Corriere della Sera, 26 giugno 2022
Il ritorno alla Guerra fredda
Quando la Russia invase l’Ucraina il 24 febbraio scorso, Mosca era probabilmente convinta che la guerra sarebbe stata breve e che i russi sarebbero entrati a Kiev nel giro di pochi giorni. Commise un errore ed è oggi alle prese con un nodo che non riesce a sciogliere. Se i suoi rappresentanti accetteranno di sedere al tavolo delle trattative, il tema sarà inevitabilmente la sorte di regioni che appartengono ancora oggi alla Repubblica Ucraina; non sarà facile per Mosca pretendere territori che non sono stati conquistati militarmente. Vladimir Putin si era presentato ai suoi connazionali come l’uomo che avrebbe restituito al suo popolo l’autorità e il prestigio di cui godeva quando le sorti del mondo dipendevano da due Paesi (Russia e Stati Uniti). Può uscire di scena senza vantare qualche successo? E potrebbero le grandi democrazie fare concessioni che in questo momento non sarebbero comprese e approvate dai loro elettori?
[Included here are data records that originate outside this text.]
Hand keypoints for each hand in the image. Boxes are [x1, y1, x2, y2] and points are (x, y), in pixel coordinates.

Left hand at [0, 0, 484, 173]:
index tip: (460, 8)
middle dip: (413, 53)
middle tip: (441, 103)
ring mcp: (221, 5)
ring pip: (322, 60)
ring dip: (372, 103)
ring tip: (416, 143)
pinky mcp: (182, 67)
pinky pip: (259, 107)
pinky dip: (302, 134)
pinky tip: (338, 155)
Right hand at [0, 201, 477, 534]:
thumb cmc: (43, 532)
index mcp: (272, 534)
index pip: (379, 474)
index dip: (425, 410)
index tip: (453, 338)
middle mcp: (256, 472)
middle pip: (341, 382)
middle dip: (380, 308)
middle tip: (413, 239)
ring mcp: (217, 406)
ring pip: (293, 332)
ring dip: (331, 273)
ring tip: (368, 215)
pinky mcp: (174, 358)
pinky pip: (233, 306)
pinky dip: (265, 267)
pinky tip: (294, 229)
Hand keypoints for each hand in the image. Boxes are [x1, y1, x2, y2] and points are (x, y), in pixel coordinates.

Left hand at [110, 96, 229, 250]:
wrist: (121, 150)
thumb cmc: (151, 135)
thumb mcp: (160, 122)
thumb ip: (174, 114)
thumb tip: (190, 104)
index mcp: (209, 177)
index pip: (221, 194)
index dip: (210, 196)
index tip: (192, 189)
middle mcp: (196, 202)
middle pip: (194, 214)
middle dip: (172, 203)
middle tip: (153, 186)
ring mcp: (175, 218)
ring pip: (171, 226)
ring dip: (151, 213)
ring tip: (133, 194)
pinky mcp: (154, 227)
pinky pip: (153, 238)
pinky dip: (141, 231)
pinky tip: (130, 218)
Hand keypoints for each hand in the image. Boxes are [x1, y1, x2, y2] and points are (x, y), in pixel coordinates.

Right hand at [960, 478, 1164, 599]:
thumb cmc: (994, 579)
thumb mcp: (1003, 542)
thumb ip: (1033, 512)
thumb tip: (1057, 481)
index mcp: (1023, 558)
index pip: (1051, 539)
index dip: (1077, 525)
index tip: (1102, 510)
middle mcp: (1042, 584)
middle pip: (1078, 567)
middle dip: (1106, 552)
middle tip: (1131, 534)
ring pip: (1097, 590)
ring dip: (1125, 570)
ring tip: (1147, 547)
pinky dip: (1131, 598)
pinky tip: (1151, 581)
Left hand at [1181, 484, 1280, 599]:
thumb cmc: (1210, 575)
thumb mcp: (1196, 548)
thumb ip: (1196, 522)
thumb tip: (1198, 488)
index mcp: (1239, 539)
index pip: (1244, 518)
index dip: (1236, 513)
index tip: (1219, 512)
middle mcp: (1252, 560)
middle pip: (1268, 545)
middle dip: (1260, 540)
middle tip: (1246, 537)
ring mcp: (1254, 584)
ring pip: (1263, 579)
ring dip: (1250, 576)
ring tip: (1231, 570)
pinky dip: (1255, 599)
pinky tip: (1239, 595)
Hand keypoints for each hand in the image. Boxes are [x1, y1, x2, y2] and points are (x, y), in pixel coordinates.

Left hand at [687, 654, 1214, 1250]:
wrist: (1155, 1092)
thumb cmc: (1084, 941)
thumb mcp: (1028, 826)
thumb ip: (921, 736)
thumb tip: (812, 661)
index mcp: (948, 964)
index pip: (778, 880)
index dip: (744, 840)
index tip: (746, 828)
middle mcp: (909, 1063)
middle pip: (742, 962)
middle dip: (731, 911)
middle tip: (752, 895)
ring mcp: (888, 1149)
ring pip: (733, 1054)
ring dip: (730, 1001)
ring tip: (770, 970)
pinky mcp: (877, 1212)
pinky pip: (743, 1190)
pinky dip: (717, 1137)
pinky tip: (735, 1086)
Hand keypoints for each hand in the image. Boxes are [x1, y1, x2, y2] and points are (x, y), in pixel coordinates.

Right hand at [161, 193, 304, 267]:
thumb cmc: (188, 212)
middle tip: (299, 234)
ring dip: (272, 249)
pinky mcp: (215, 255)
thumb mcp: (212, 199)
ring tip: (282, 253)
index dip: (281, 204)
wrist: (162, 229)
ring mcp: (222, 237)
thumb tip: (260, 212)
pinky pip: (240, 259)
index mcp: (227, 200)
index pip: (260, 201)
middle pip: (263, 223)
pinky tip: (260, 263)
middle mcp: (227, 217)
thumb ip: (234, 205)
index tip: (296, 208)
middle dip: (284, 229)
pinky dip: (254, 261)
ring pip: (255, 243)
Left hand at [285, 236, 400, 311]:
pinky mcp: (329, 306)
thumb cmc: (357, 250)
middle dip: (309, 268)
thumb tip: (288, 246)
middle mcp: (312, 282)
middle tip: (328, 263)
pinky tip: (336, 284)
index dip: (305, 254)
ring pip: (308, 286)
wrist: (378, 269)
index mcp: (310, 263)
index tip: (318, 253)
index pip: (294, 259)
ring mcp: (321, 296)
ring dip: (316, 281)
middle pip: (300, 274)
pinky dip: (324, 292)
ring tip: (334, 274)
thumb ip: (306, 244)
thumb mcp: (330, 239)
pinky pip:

In una crisi da cui non sembra esistere per il momento una via d’uscita, l’unica soluzione sembra essere quella di continuare a combattere una guerra senza spargimento di sangue inscenando una versione aggiornata di quella che fu definita «fredda» e in cui la retorica non è meno importante della politica. Le democrazie occidentali lo fanno presentandosi come i protettori di un Paese che è stato ingiustamente aggredito mentre Putin ha deciso di scendere in guerra contro un «Occidente corrotto». Aveva già dichiarato, qualche mese fa, che il suo Paese avrebbe «denazificato» l’Ucraina. Ora è andato più lontano dichiarando che in Europa «non c’è nemmeno traccia di personaggi politici del livello di Helmut Kohl, Jacques Chirac o Margaret Thatcher» e «senza offesa per nessuno, è chiaro a tutti che Mario Draghi non è Silvio Berlusconi, e Olaf Scholz non è Angela Merkel». In un discorso al direttivo della Procura generale russa ha anche detto che «l’Occidente sta tentando di spaccare la società russa e distruggere la Russia dall’interno». Ha chiesto la fine delle «provocazioni contro le forze armate russe attraverso l’uso dei media stranieri»; e ha quindi affermato che «è una strana diplomazia quella in cui i diplomatici chiedono all’Ucraina di vincere la guerra sul campo di battaglia». Dmitri Medvedev, vice presidente del Consiglio di sicurezza della Federazione russa, è spesso più discreto, ma in questo caso non è stato meno esplicito di Putin e ha usato parole ancora più taglienti : «Li odio. Sono bastardi e degenerati. Vogliono la nostra morte, la morte della Russia. Ma finché sarò vivo farò il possibile perché spariscano».
L’Occidente non ha usato questo linguaggio, ma ha preferito comportarsi come se l’apparizione di Putin sulla scena politica russa giustificasse l’adozione di misure che appartengono al bagaglio politico della Guerra fredda. Abbiamo incoraggiato gli ex satelliti dell’Urss – Estonia, Lettonia, Lituania, Polonia, Repubblica Ceca, Slovacchia e Ungheria – a diventare membri di una associazione (l’Organizzazione del Trattato dell’Atlantico del Nord) che era stata creata a Washington il 4 aprile 1949 in uno dei momenti più caldi della Guerra fredda. Credo che ogni Paese abbia il diritto di premunirsi contro possibili nemici, ma il ricorso alla Nato, quando era ancora forse possibile cercare altre soluzioni, è stato un evidente ritorno ai blocchi contrapposti.